I was supposed to review this book for the blog tour but I couldn’t write a positive review. I was feeling very unhappy with this book, but I’ve decided to try to write a constructive review and post it now that the tour is over. I’m also not going to tag the author, because I don’t want to upset anyone.

So, here are my problems:

  • It’s all tell, no show. 
  • The characters are caricatures. I don’t need to read all their inane thoughts. 
  • There’s no mystery, the murderer tells the reader when, how, and why they did it. 
  • The main character isn’t really made clear until a few chapters in. 
  • The author keeps jumping from head-to-head. 
  • It feels like the author read about NPD and decided to make their murderer a caricature of someone with NPD and loudly signal it with one of the minor characters studying narcissistic personality disorder for university. 
  • I got bored, but pushed through in the hopes it’d improve. It didn’t
  • The thing is, if it was better written, it’d be a really good mystery. People in a Cotswolds village mysteriously almost dying, clearly murder attempts, but unsuccessful. 

I had so many questions:

  • Who is the main character meant to be?
    • Is it the older woman who does taekwondo and is involved in her community. She, her daughter, and her granddaughter could have been the main investigators, helped by two admiring police officers, but they aren’t. 
    • Or is it the young couple in a ‘fake couple becomes a real couple through surviving overbearing relatives and murder attempts’ narrative, but they aren’t.
    • Or it could even have been told exclusively from the villain’s perspective, but it isn’t. 

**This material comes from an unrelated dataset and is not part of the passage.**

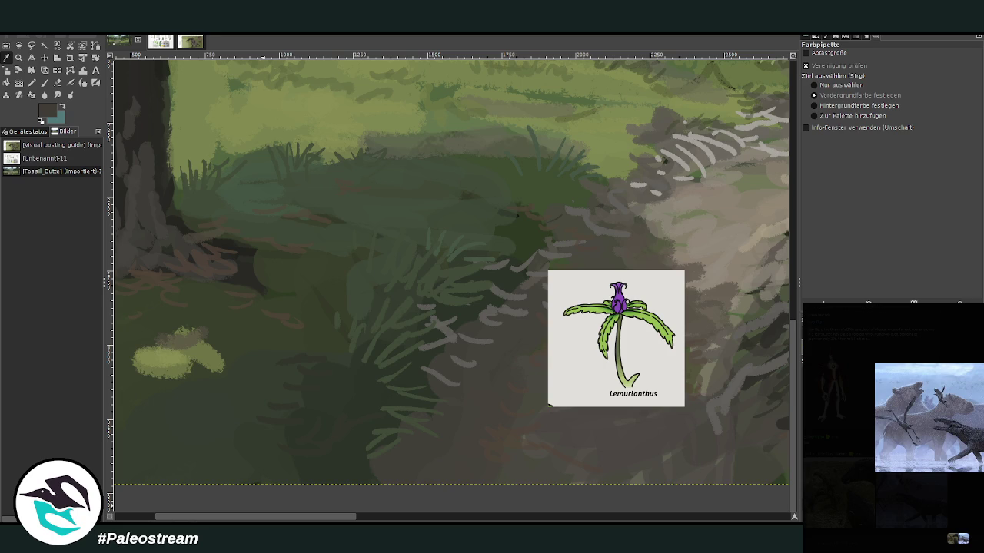
key(Escape)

It could have been a sensitive exploration of childhood trauma, the changing nature of wealth and country life, and village pettiness. But it’s heavy-handed, unsubtle, and not funny. I think it’s supposed to be funny, but I could be wrong. 

I do feel sorry for the murderer’s husband, but he needed bringing into the story more, and some of the side characters have an outsized position in the plot, but their scenes barely add to the narrative. There are clearly difficulties in the marriage of one couple, but it doesn’t seem important to the plot, for example. 

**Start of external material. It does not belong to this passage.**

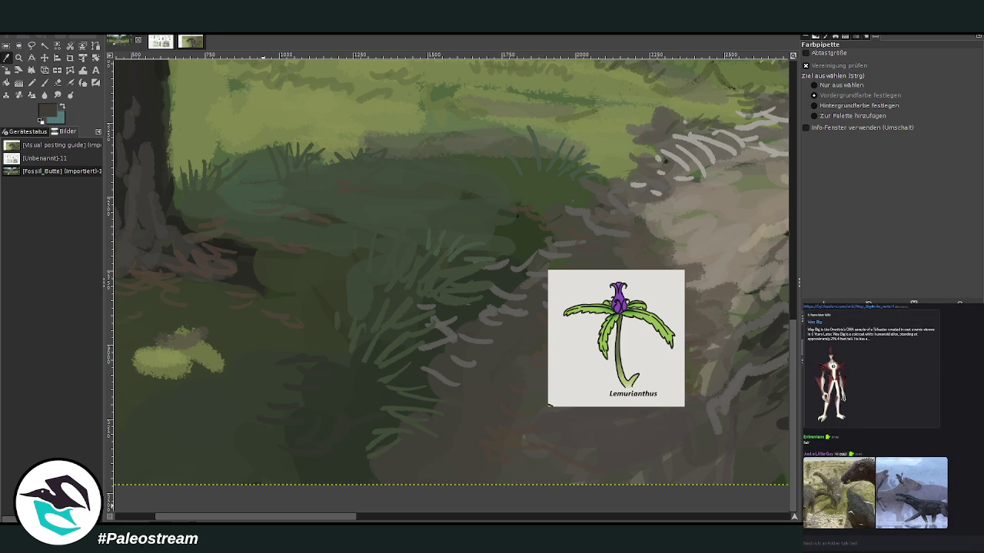
key(alt+Down)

I tried to find something positive, but even the complicated relationship between Emily and Tristan, which could have been a driving force for emotion and comedy in the plot, isn’t engaging. The inclusion of an Italian family, a disabled side character and a gay couple in a long-term relationship feel shoved in for ‘diversity’, rather than being a solid part of the plot. The author treats their ‘differences’ from the majority of the characters as something that needs to be mentioned repeatedly, rather than just a thing that is. 
 
It’s like the author wrote down the village gossip and threw in a murdering posh woman and gave her NPD as the cause, to produce a cosy mystery novel. And it doesn’t work like that in fiction! 

I know there will be readers who love the POV shifting and seeing the day to day lives and thoughts of the characters, but my head is loud enough without adding fictional characters thoughts to the jumble,  and it slows down the story and confuses the plot. 

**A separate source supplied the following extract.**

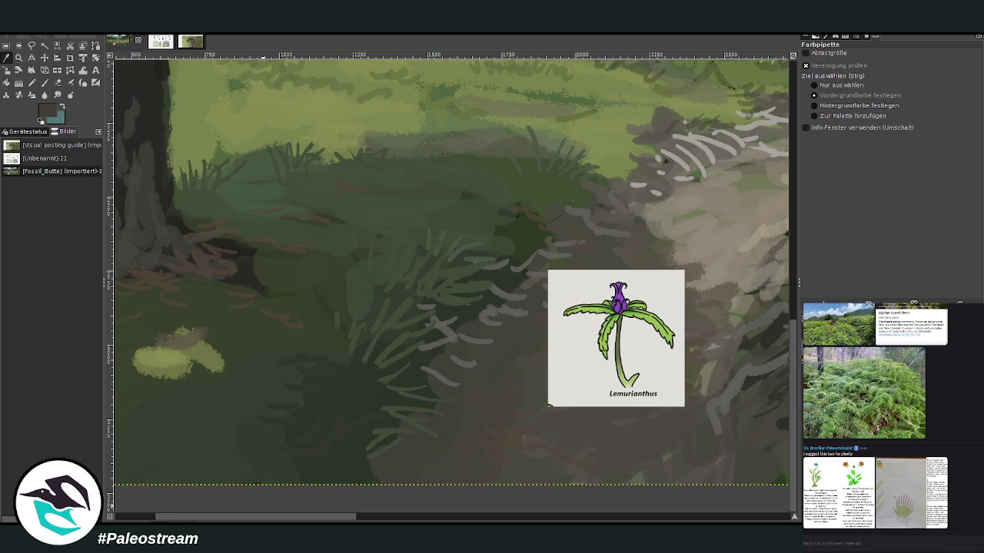
click(264, 108)
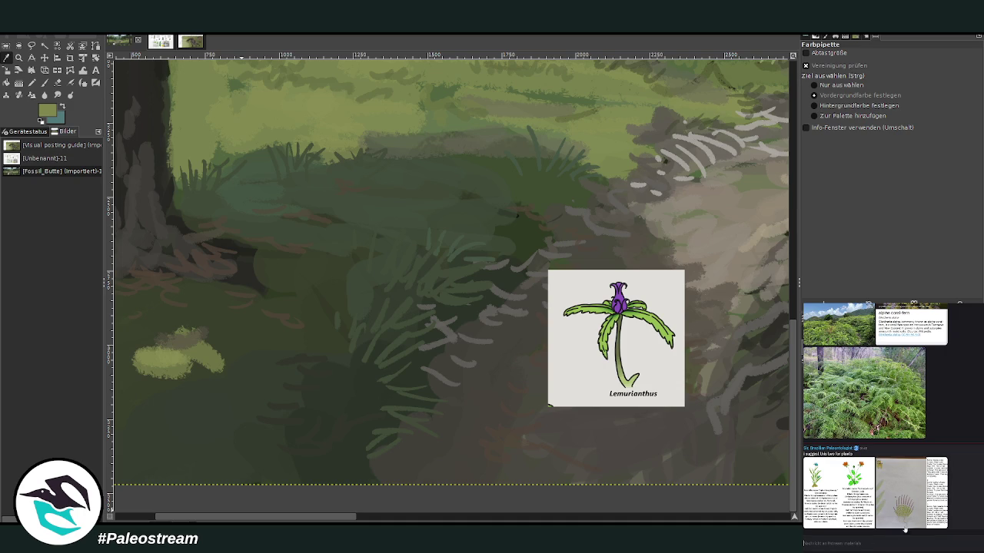
key(alt+Down)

Okay, I failed at writing a constructive review. I tried. It’s up to you though, if you enjoy cosy crime/slice of village life fiction, borrow a copy from the library and see how you feel. I understand there are two other books in the series.


Talking of libraries, when you borrow a book from the library the author gets a small payment. Twice a year, the ALCS collects and distributes payments to authors, writers, and, journalists. I get about £100 a year from ALCS payments; it’s a life saver. Support your local library – they’re one of the few third spaces left where you can just go and hang out, use a computer, read a book, get help. They also support authors.